Defendants, Clell Waudby and Helen Waudby, appeal from a district court order establishing that their jointly owned homestead property is subject to levy and sale as a result of tracing proceeds of a fraudulent transaction carried out by defendant Clell Waudby. We affirm the judgment of the district court.
I. Facts and Proceedings Below.
On December 8, 1986, the trial court entered a final judgment and decree in favor of plaintiffs and against Clell Waud-by in the underlying fraud action. Although defendant Helen Waudby was also a party to the action, there were no findings of fraud on her part and no relief was granted directly against her.
The judgment in the underlying fraud action was based on transactions occurring between 1970 and 1974 in which defendant Clell Waudby obtained title to 420 acres of land owned by plaintiffs through fraudulent representations. While title was held in their name, defendants granted the Federal Land Bank a mortgage against the land to secure a loan. The court determined that Helen Waudby was unaware of her husband’s fraudulent activities in obtaining the farm from plaintiffs and was not liable for any of the damages suffered. The court found Clell Waudby personally liable for compensatory damages for fraudulent misrepresentation and a breach of *718 confidential relationship and also imposed punitive damages.

◆ Provided data

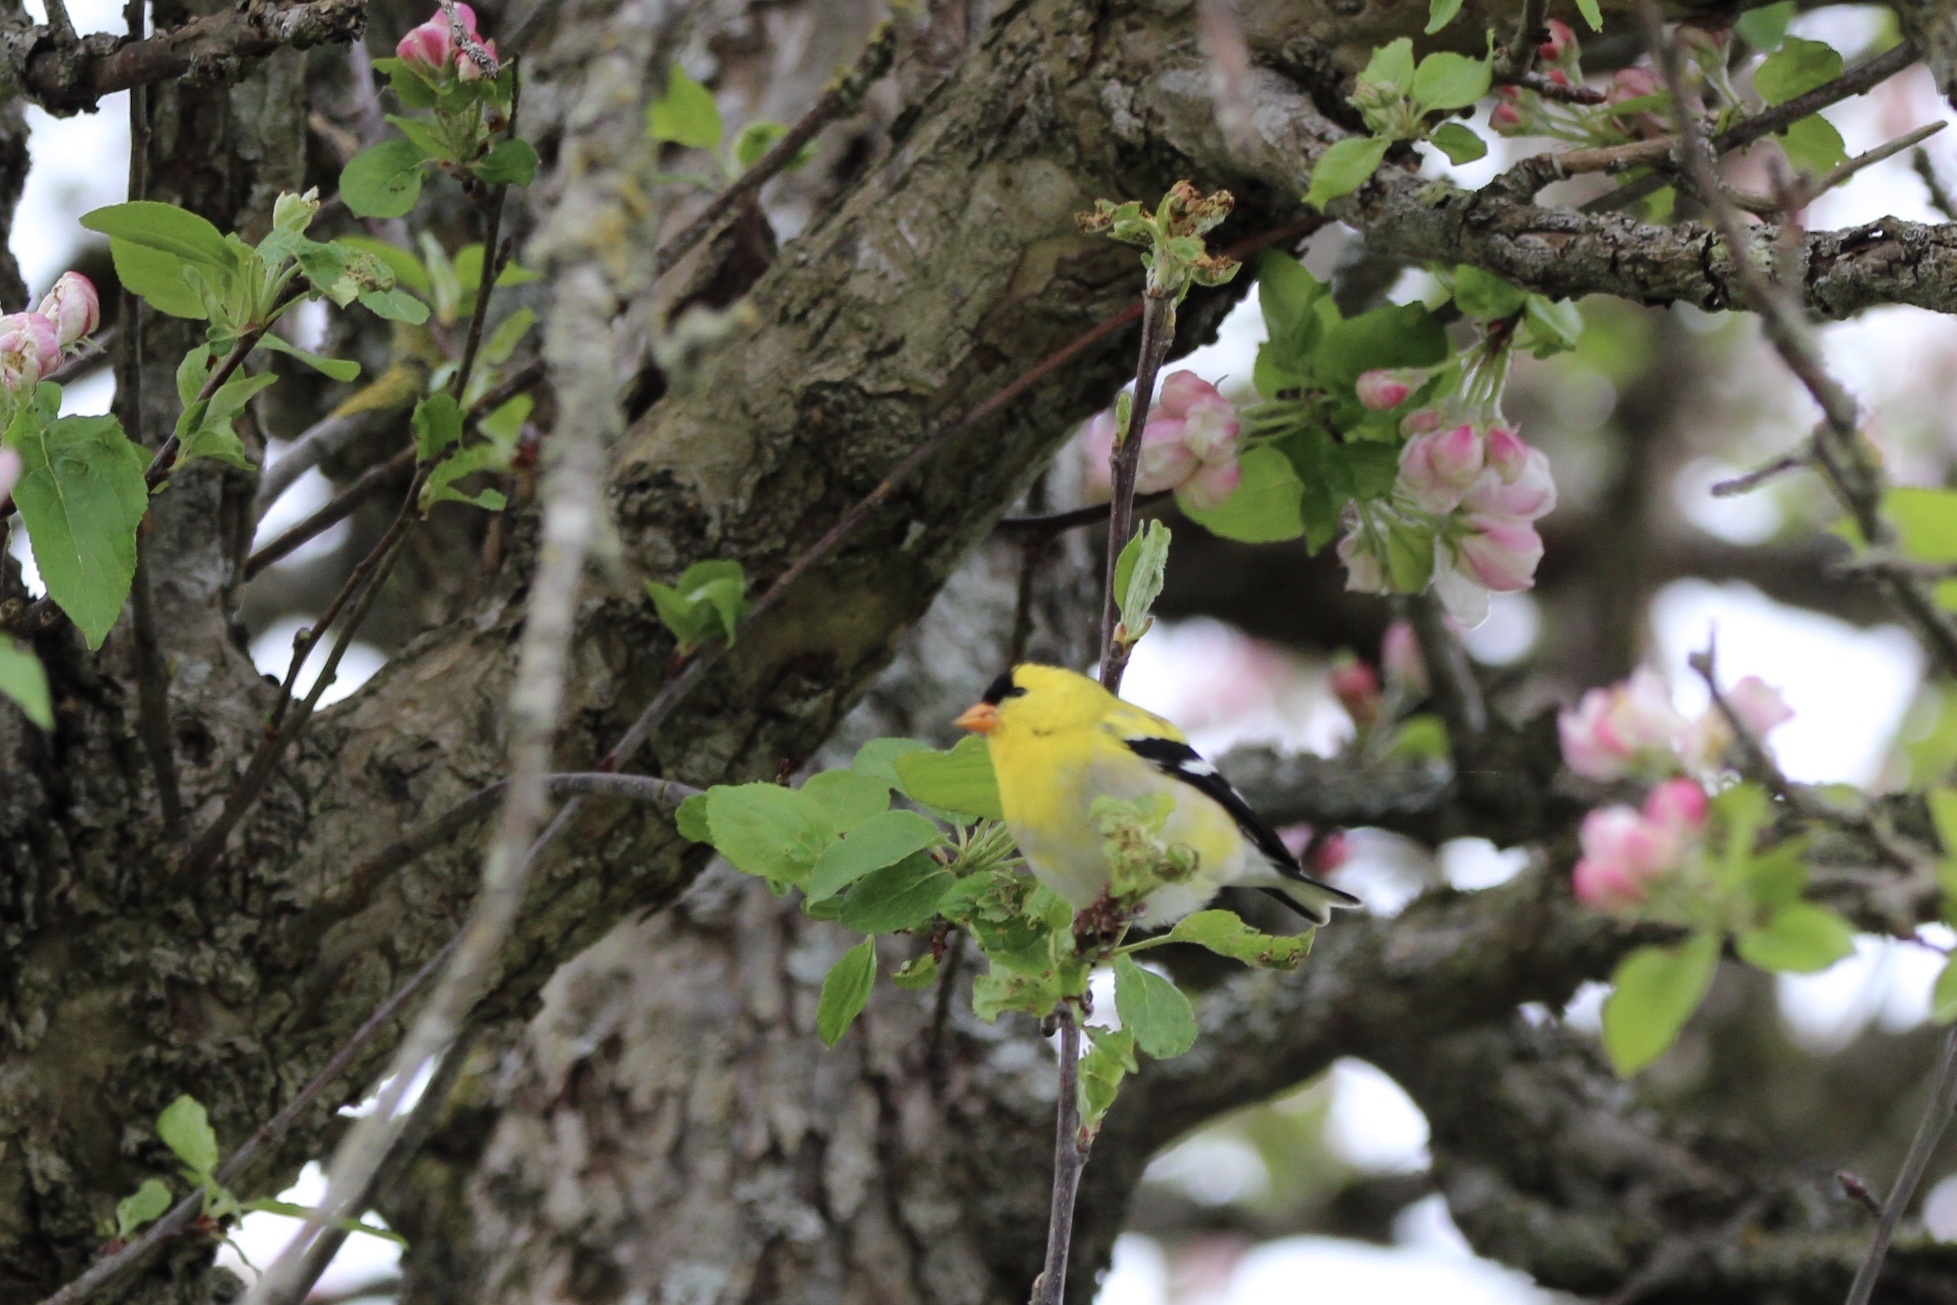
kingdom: Animalia
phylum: Chordata
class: Aves
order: Passeriformes
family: Fringillidae
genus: Spinus
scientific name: Spinus tristis
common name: American goldfinch
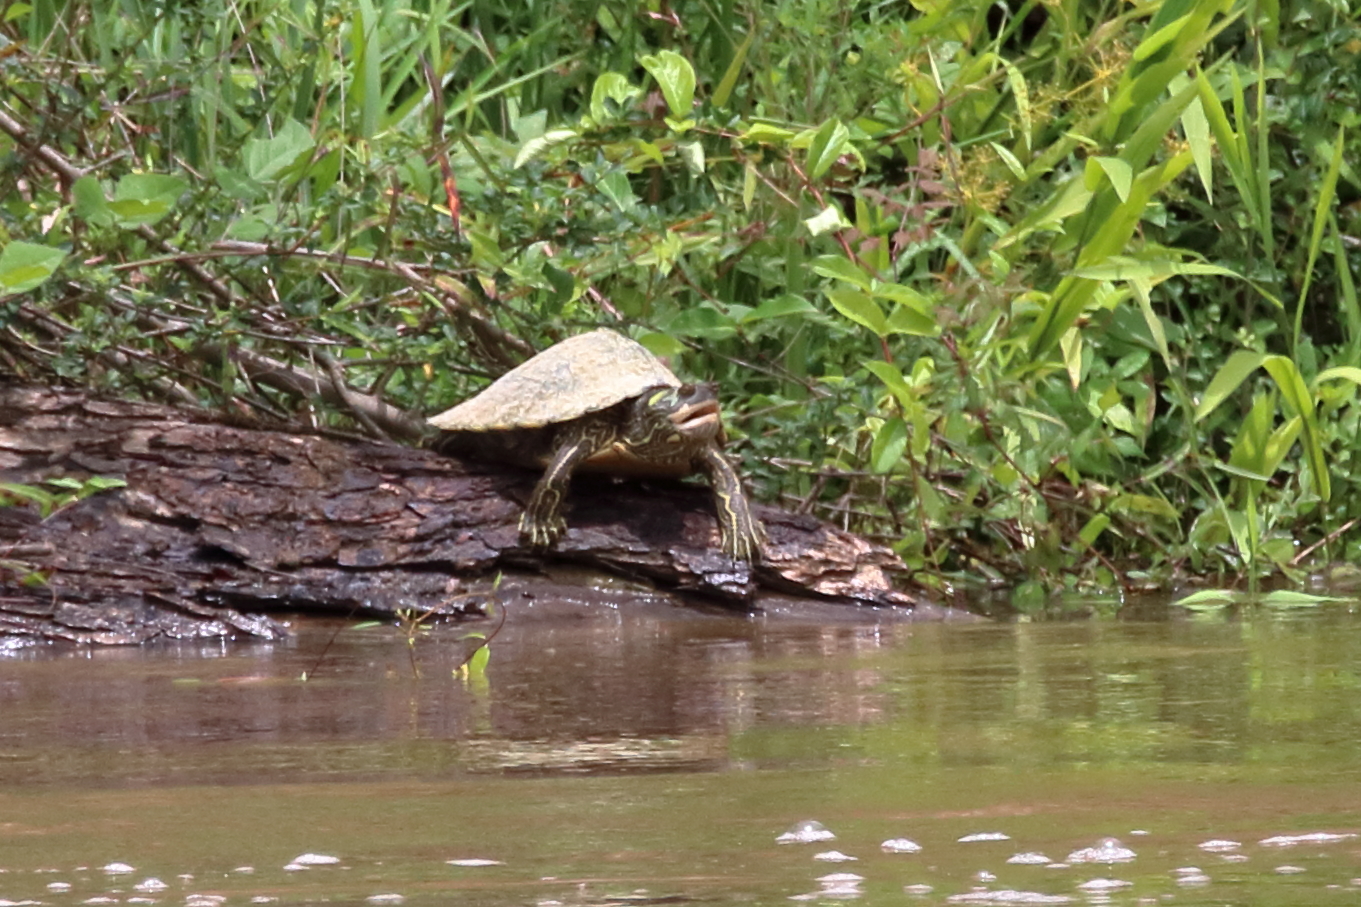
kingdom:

◆ What you need to do
**A.** Rewrite the records above, replacing "common name" with "vernacular name" and keeping every other line unchanged. Omit the pictures from your answer.
**B.** Continue the court opinion on the Waudby homestead appeal from where it stops.

◆ Per-task answers
**A.**
kingdom: Animalia
phylum: Chordata
class: Aves
order: Passeriformes
family: Fringillidae
genus: Spinus
scientific name: Spinus tristis
vernacular name: American goldfinch
kingdom:

**B.**
The court, in its judgment and decree, returned ownership of this land to the plaintiffs, subject, however, to the Federal Land Bank mortgage which defendants had placed on the farm. The compensatory damages granted the plaintiffs included the sum of $61,084.71, representing the proceeds from the Federal Land Bank mortgage distributed to the Waudbys for their personal use. The defendants did not appeal from the district court’s 1986 judgment and decree.
The present appeal is brought by defendants from the district court’s October 29, 1987, order overruling their motion to quash plaintiffs’ attempt to execute a levy against their homestead property. In denying the motion to quash, the district court determined that the defendants had used $33,331.32 of the Federal Land Bank mortgage proceeds to retire a purchase money mortgage against the defendants’ homestead property. The court held that the property was subject to execution and sale for the sum of $33,331.32 as a result of tracing proceeds of the fraudulent transaction. The defendants do not contest that proceeds from the Federal Land Bank mortgage were invested in their present homestead. In seeking to quash the levy, defendants rely on its homestead character and on the joint tenancy interest of Helen Waudby, an innocent party. Defendants assert that either or both of these circumstances preclude levy and sale of their homestead.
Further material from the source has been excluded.